Unbelievably, they couldn't do anything about it from the national help line, and when I was redirected to the NY office, I got more runaround. It got to the point where I called my credit card company to do a stop payment, as it was clear that I wasn't going to get help from ZipCar.

Then I tweeted about it. Someone at ZipCar saw the tweet, and the whole problem got fixed pretty much immediately - I got an email saying my case had been reviewed, that the computer showed I did in fact return the car on time, and that if I could cancel the stop-payment, I'd get my money back (which I did).

It was awesome to get the problem fixed with just a simple tweet, but I wasted hours on the phone and would have wasted hours more dealing with the stop-payment fallout, when they already had the information that I hadn't actually returned the car late. I'm still a member, but I think I've used them only once or twice since. The whole experience left me pretty soured on them.

The takeaway is: if you're only giving good customer service to the people who complain publicly, you're doing it wrong.




>The takeaway is: if you're only giving good customer service to the people who complain publicly, you're doing it wrong.

Speaking as a provider who has been in that situation before (e.g. losing a ticket, then responding to a public complaint) I agree completely. First off, 98% of your customers are not going to complain publicly. They are simply going to leave. And as I keep saying, the people who don't complain are the cash cows... the silent majority, from whom you get most of your money.

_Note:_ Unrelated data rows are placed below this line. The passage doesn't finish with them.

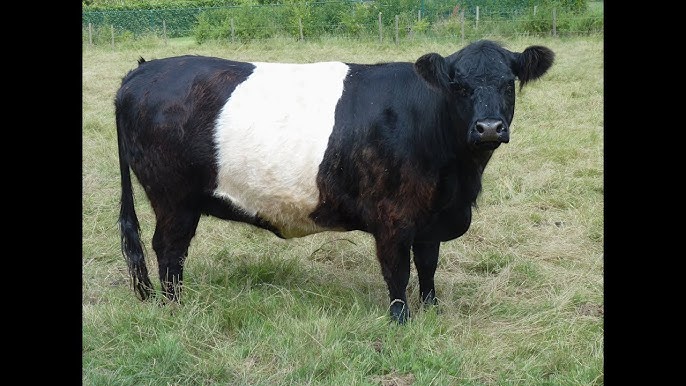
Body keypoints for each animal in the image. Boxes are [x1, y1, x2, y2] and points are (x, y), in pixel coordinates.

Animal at [115, 39, 556, 322]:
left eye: (508, 83)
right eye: (458, 86)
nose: (488, 127)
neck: (458, 180)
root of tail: (144, 69)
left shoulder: (430, 218)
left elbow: (428, 266)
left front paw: (432, 311)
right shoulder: (393, 218)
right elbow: (398, 271)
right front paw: (401, 322)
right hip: (173, 199)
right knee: (169, 251)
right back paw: (175, 307)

Now, I'm not saying you should ignore public complaints... that would be bad business. Respond publicly and solve the problem, or at least give a refund. But you must treat the complainers like canaries. for every valid complaint (and yeah, you will get invalid complaints... respond to those too, and offer a refund, but it's okay to say "I'm sorry my service does not meet your needs." - you can't be all things to all people.) you need to review your processes, and figure out why the complaint wasn't resolved through normal channels.